## Information supplied
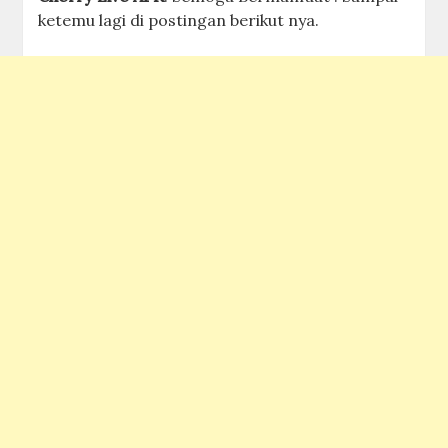
ketemu lagi di postingan berikut nya.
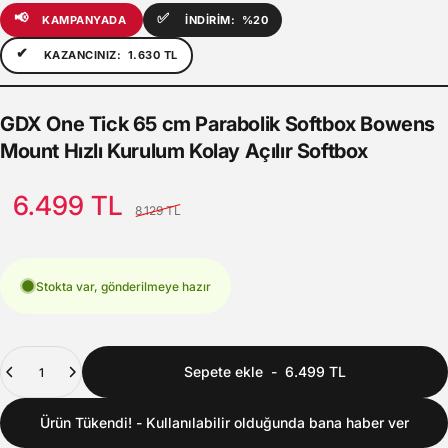
📢
✅
KAMPANYADA
İNDİRİM:
%20
✔
KAZANCINIZ:
1.630 TL
GDX
One
Tick
65
cm
Parabolik
Softbox
Bowens
Mount
Hızlı
Kurulum
Kolay
Açılır
Softbox
Satış Fiyatı
Normal fiyat
6.499 TL
8.129 TL
Stokta var, gönderilmeye hazır
Adet
Sepete ekle
-
6.499 TL
Ürün Tükendi! - Kullanılabilir olduğunda bana haber ver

## Task requirements
Would you write out the data exactly, with no pictures in the copy?

## Solution below
ketemu lagi di postingan berikut nya.
📢
✅
KAMPANYADA
İNDİRİM:
%20
✔
KAZANCINIZ:
1.630 TL
GDX
One
Tick
65
cm
Parabolik
Softbox
Bowens
Mount
Hızlı
Kurulum
Kolay
Açılır
Softbox
Satış Fiyatı
Normal fiyat
6.499 TL
8.129 TL
Stokta var, gönderilmeye hazır
Adet
Sepete ekle
-
6.499 TL
Ürün Tükendi! - Kullanılabilir olduğunda bana haber ver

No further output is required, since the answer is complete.